Highest single-day death toll, infection rate, weekly average death toll ringing alarm bells
Bangladesh in one day- on May 30- will complete 12 weeks since the first Covid-19 cases were detected in the country on March 8, and the running week has already become its worst of the pandemic.
The highest single-day count of new coronavirus cases and deaths were both recorded in the current week, painting a grim picture of the worsening Covid-19 crisis in the country.
In the week starting May 24, a total 10,757 cases have been registered over the past six days. This amounts to an average of 1,793 people testing positive for Covid-19 each day of the week, so far, according to government data.

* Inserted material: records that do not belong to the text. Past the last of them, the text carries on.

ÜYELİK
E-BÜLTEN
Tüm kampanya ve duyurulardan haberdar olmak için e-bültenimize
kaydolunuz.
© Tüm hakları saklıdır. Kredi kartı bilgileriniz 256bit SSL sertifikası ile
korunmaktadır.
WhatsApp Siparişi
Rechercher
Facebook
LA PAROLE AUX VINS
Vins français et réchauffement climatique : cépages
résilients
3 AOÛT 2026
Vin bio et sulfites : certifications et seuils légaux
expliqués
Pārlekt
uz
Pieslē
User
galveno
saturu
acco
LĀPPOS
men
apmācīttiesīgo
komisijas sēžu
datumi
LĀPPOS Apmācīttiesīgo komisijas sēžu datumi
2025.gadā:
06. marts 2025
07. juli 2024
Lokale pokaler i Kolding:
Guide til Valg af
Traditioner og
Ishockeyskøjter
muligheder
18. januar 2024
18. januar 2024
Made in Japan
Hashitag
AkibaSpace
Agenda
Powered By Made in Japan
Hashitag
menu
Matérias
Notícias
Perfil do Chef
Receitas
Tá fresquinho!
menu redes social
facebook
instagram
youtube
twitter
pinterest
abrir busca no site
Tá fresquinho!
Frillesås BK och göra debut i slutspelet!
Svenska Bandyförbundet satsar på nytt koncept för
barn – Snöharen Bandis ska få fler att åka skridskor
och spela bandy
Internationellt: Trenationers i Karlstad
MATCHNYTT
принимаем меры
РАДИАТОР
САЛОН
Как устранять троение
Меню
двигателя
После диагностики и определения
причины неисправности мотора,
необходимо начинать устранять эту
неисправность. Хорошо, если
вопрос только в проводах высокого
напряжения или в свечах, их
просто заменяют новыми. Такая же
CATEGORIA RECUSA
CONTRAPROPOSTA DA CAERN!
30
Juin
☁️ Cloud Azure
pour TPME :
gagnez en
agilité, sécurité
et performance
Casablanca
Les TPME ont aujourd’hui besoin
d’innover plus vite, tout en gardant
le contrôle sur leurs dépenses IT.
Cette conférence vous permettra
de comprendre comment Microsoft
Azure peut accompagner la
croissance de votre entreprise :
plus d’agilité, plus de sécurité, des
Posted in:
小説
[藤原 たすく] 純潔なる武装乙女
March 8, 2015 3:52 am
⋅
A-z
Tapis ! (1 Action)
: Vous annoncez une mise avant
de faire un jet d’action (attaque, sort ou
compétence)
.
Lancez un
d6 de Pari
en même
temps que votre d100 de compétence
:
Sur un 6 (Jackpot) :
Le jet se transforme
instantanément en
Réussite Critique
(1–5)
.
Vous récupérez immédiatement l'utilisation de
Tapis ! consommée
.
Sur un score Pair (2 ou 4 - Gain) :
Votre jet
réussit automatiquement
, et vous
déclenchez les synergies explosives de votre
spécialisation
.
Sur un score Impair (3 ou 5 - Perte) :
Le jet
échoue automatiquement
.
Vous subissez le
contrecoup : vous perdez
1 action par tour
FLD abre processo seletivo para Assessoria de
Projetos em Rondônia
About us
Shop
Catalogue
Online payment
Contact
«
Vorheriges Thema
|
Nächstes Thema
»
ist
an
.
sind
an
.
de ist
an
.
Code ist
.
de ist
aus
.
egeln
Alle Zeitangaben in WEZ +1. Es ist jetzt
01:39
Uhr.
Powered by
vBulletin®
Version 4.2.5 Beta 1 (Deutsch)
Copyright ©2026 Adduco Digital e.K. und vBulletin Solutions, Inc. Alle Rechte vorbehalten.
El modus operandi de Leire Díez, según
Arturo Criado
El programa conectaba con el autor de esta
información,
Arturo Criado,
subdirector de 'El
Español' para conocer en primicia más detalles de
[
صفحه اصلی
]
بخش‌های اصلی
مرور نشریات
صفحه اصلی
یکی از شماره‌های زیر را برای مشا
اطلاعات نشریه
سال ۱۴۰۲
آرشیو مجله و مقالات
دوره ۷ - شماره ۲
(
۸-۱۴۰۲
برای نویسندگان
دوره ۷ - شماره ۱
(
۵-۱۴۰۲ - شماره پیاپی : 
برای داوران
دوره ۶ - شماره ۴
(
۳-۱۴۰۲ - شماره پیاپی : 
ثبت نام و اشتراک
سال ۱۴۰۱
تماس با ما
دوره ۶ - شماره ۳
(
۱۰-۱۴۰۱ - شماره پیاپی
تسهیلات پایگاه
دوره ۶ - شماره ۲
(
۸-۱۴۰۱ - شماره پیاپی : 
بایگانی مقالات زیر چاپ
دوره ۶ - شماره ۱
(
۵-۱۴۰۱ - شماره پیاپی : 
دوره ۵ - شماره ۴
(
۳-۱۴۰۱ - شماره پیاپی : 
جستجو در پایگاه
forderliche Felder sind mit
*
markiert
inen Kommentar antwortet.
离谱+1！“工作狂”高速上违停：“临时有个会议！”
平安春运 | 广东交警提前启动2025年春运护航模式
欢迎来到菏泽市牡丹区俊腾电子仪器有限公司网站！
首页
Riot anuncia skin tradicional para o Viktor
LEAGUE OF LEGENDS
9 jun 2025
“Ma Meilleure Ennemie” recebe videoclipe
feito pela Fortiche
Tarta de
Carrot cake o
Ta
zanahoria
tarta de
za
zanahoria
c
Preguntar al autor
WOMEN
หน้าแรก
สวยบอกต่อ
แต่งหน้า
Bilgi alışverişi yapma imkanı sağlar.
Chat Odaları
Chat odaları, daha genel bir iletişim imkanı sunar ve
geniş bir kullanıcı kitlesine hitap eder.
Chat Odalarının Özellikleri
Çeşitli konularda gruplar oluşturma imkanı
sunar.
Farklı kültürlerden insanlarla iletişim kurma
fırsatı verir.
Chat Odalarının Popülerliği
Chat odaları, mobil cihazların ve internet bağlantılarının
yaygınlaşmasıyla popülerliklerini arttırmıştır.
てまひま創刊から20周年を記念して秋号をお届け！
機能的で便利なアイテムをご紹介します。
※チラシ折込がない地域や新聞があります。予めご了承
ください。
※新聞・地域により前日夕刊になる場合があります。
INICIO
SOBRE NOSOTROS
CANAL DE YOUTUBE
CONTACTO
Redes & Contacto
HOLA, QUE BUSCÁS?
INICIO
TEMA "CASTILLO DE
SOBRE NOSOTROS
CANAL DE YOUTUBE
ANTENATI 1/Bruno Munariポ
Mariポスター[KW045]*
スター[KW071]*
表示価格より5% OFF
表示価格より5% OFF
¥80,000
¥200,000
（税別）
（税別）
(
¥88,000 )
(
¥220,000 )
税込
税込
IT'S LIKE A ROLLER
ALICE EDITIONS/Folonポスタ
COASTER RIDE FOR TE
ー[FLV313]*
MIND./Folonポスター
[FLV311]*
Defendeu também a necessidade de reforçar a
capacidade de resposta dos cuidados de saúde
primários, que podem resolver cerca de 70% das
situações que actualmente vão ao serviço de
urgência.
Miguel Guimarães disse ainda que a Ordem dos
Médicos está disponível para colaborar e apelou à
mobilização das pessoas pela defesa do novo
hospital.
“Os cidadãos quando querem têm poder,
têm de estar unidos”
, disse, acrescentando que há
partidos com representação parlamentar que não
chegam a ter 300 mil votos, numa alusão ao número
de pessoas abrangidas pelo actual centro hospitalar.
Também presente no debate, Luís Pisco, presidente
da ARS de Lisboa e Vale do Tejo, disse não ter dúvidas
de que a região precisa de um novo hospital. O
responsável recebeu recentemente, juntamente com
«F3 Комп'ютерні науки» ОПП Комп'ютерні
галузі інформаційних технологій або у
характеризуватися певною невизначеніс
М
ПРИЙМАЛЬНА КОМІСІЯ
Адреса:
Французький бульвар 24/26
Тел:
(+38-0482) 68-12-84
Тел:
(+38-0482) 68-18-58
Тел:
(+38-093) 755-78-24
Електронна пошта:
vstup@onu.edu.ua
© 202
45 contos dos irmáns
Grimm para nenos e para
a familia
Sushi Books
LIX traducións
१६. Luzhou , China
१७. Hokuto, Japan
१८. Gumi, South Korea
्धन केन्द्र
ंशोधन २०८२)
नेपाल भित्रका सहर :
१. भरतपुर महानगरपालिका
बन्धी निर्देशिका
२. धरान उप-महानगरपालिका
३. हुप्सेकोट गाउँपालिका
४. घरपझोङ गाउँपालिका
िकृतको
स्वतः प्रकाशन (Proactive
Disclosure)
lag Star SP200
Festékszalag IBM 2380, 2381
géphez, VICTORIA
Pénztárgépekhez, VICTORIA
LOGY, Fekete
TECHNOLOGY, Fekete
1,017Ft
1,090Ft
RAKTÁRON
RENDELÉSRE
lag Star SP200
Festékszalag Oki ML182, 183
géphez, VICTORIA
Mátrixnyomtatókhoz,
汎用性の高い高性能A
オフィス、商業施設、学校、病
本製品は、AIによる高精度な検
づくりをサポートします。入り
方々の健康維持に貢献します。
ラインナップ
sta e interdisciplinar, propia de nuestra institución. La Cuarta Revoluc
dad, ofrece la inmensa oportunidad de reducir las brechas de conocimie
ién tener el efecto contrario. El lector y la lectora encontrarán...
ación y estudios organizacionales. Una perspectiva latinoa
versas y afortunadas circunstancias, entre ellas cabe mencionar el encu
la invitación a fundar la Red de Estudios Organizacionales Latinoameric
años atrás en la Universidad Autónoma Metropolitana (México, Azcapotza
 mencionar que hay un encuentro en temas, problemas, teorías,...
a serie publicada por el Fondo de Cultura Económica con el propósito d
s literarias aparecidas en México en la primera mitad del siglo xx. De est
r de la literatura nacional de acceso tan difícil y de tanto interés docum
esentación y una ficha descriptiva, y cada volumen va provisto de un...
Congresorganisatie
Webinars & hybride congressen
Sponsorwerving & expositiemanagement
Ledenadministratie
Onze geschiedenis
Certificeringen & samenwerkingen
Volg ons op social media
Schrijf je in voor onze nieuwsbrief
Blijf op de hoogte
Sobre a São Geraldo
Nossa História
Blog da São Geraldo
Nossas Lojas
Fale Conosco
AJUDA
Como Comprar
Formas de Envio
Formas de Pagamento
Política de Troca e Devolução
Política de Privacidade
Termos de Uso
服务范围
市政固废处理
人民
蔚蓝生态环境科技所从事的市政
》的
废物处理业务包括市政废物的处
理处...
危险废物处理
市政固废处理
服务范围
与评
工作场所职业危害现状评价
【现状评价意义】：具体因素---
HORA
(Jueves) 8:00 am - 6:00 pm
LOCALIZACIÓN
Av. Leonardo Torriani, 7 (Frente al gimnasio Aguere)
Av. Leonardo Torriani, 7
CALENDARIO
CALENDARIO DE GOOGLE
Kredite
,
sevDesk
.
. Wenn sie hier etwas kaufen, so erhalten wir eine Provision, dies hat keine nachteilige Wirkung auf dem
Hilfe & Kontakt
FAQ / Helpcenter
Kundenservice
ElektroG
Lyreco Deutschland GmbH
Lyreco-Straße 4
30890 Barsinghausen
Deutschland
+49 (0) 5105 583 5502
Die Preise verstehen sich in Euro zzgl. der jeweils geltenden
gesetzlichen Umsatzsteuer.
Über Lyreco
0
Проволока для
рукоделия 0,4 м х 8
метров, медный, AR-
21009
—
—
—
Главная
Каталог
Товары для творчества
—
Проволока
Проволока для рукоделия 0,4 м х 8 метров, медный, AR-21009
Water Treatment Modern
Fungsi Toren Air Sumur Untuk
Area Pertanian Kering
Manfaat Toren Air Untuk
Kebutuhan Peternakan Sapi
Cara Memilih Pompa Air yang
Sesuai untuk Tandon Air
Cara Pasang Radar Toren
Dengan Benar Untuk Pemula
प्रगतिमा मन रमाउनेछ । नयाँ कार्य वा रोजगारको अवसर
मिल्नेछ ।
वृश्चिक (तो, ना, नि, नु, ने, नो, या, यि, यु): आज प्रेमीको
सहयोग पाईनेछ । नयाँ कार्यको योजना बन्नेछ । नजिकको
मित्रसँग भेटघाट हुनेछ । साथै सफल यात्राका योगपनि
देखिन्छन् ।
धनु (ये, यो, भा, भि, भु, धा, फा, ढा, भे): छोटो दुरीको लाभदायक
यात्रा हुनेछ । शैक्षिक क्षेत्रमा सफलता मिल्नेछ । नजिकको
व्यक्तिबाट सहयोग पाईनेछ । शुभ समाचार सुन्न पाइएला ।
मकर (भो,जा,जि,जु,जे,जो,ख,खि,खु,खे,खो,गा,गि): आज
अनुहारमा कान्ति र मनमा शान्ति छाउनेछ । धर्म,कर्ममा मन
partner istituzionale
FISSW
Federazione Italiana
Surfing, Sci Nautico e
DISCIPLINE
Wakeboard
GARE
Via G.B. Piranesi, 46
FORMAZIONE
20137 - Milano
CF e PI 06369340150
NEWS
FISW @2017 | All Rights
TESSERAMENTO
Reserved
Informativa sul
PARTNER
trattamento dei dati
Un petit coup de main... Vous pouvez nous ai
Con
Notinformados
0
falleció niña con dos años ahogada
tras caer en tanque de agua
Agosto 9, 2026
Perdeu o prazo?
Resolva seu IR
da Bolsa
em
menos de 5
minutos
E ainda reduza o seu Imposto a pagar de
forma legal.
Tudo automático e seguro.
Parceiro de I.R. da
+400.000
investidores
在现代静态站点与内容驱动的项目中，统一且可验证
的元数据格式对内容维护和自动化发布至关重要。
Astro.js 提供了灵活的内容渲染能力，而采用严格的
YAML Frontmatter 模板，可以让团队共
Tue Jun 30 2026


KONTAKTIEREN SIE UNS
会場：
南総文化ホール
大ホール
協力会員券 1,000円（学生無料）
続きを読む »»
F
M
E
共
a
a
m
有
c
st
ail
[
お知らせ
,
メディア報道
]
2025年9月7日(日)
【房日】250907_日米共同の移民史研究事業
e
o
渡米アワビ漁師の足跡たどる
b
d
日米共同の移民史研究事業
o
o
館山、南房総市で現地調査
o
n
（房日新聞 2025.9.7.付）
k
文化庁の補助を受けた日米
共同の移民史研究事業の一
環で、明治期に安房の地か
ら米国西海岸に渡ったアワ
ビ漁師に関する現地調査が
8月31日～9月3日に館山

Shockingly, this is the highest weekly infection rate yet, overtaking the 1,538 cases a day in the 11th week, between May 17 and 23. As many as 11,083 new cases were confirmed in the 11th week.
In the 12th week, over 2,000 new cases were detected for the first time on Thursday (2,029 on May 28) and 2,523 new cases were confirmed on Friday.
The ongoing week has also seen an alarming toll of 130 deaths, amounting to nearly 22 fatalities a day - the highest daily death rate, so far. A total 23 new deaths were reported on Friday and the highest number of deaths from Covid-19 (28) was reported on May 24.
A total 138 people died in the 11th week, which amounts to nearly 20 deaths per day.
In the first seven weeks of the coronavirus outbreak in the country, till April 25, a total of 4,998 cases were confirmed.
However 3,972 cases were confirmed in the eighth week (April 26-May 2), and 4,980 in the ninth (May 2-May 9). In the 10th week starting from May 10, a mammoth 7,225 cases of Covid-19 were confirmed.
The country on May 16 completed its 10th week into the outbreak. In the eighth week, the government confirmed 35 fatalities, and the weekly death toll almost tripled to 100 in the 10th week.
On March 18, the health authorities in Bangladesh reported the first coronavirus death.
The virus broke out in China's Wuhan in December last year and quickly spread throughout the world, becoming a pandemic in less than three months.